# North Coast NSW 3 Jan 14



## grant ashwell (Apr 24, 2007)

A hard won fish today. First it was a bolt through the truck tyre-that's about $300. Then I found that I had forgotten my fishing "uniform" and am consequently sunburnt. Finally, I dropped my navigation light overboard-and it sunk.
No Slimies so after nearly 2 hrs trying, I bridled up a Yakka. Three hours of fruitless trolling saw me frustrated. Not a mark on the sounder though the water was 24.6deg. Time to try something else so decided to bring the bait in and start again. My new spinner takes in about 1.3 mtrs of line a handle turn and I was winding flat-out with the poor Yakka skipping across the surface. At about 30 mtrs I saw a torpedo bow-wave and the tip of a tail come from behind my bait.

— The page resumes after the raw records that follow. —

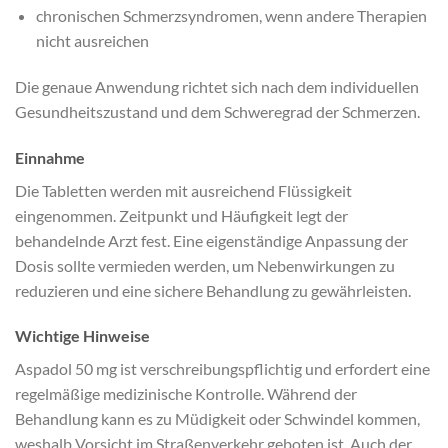
chronischen Schmerzsyndromen, wenn andere Therapien
nicht ausreichen
Die genaue Anwendung richtet sich nach dem individuellen
Gesundheitszustand und dem Schweregrad der Schmerzen.
Einnahme
Die Tabletten werden mit ausreichend Flüssigkeit
eingenommen. Zeitpunkt und Häufigkeit legt der
behandelnde Arzt fest. Eine eigenständige Anpassung der
Dosis sollte vermieden werden, um Nebenwirkungen zu
reduzieren und eine sichere Behandlung zu gewährleisten.
Wichtige Hinweise
Aspadol 50 mg ist verschreibungspflichtig und erfordert eine
regelmäßige medizinische Kontrolle. Während der
Behandlung kann es zu Müdigkeit oder Schwindel kommen,
weshalb Vorsicht im Straßenverkehr geboten ist. Auch der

I continued to wind till about 4 mtrs from the yak when I stopped and the bait sank a little. I saw it disappear and a brilliant blue striped side turn in front of me. I remember saying out aloud "it's a bloody big Wahoo". Slowly increased the pressure hoping that I might get a jaw hookup on my fluro leader. I was on. Now for a huge run.. No, it just sat there. No Wahoo. Eventually it exploded into the air, a Wriggler but never more than 30 mtrs from the yak. Closest in fish I have ever fought. Got a nice series of pics. The most exciting strike I have had. Only strike of the day.


----------



## paulo (Nov 1, 2007)

WOW!! Good fish and some fantastic close ups (fish not your legs). Surface strike marlin... what's next?


----------



## anselmo (Aug 26, 2008)

Great stuff Grant

Karmic rewards for you


----------



## mrwalker (Feb 23, 2009)

Awesome as always Grant. Cute nickname for an amazing fish! Cheers, Dave.


----------



## Physhopath (Jun 21, 2007)

Nice legs, I did think you shaved them for speed, obviously not.
Well done mate your pics are better than a video!!


----------



## spooled1 (Sep 16, 2005)

Great images, great fight, great yak mods.
You've got that species absolutely wired down there in SWR.


----------



## CanuckChubbs (May 2, 2010)

That is awesome! I cannot wait to head up north with he AI hopefully before I go back to work.


----------



## paulsod (Dec 28, 2008)

Great Marlin Grant.
You definitely put us kayakers and most stinkers to shame.
Cheers
Paul


----------



## scoman (Oct 4, 2010)

I got a 43cm Snapper the other day so there!!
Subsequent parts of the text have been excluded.